Toxicity of acute or repeated exposures to particles from pyrotechnic smokes in normal human bronchial epithelial (NHBE) cells 3D culture

Abstract Background Hexachloroethane (HC) based smokes and colored pyrotechnic smokes are widely used in the military field, as screening and signaling smokes, that are reported to cause pulmonary toxic effects in humans and in animal studies. Toxicity of pyrotechnic smokes might be caused by the inhalation of particles that composed the smoke and gives the desired pyrotechnic effect. In a previous study, we showed that smoke particles from a red signaling smoke (RSS) and from an HC obscuring smoke (HC-OS) have an intrinsic oxidative potential and induce an adaptive response in human small airway epithelial cells after an acute exposure.
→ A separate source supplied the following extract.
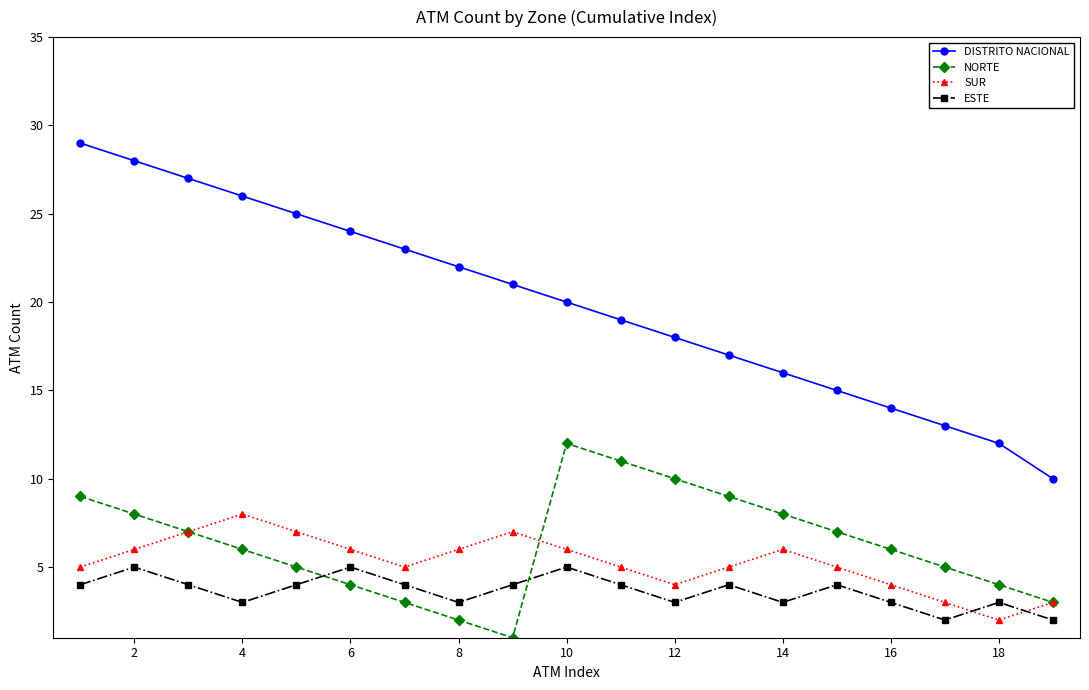

How many lines are shown in the chart?

4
Thus, the aim of this study was to further explore the underlying mechanisms of toxicity linked to oxidative stress response of RSS and HC-OS particles, by using a 3D model of normal human bronchial epithelial cells (NHBE) cultured at the air-liquid interface (ALI). Results Acute exposure (24 h) to HC-OS particles induced a weak antioxidant response, characterized by increases of glutathione level and weak increase of one enzymatic antioxidant mRNA expression ( NQO-1 ). Acute exposure to RSS particles induced oxidative stress characterized by production of reactive oxygen species (ROS), increases of glutathione level, increases mRNA expression of several enzymatic antioxidants ( SOD-1 , SOD-2 , HO-1 , NQO-1 ) and expression of NQO-1 protein as well as increase expression of IL-8 mRNA. We noticed that 24 h post-exposure to RSS particles, antioxidant response was still induced. Additionally, 24 h post-exposure to RSS particles revealed internalization of particles and morphological changes in 3D NHBE cells like loss of cilia and a cubic epithelium. Repeated exposures to RSS particles on 3D NHBE cells did not induce oxidative stress while cubic changing aspects of 3D NHBE cells were observed. Conclusions Thus, although further studies are needed to understand the mechanisms underlying these cubic changes, these results revealed differences in toxicity responses between the two types of particles, characterized by an RSS particles-induced oxidative stress as well as morphologic changes. Overall, this study provides a better overview of the toxic effects of pyrotechnic smoke particles whose toxic risks were very little studied.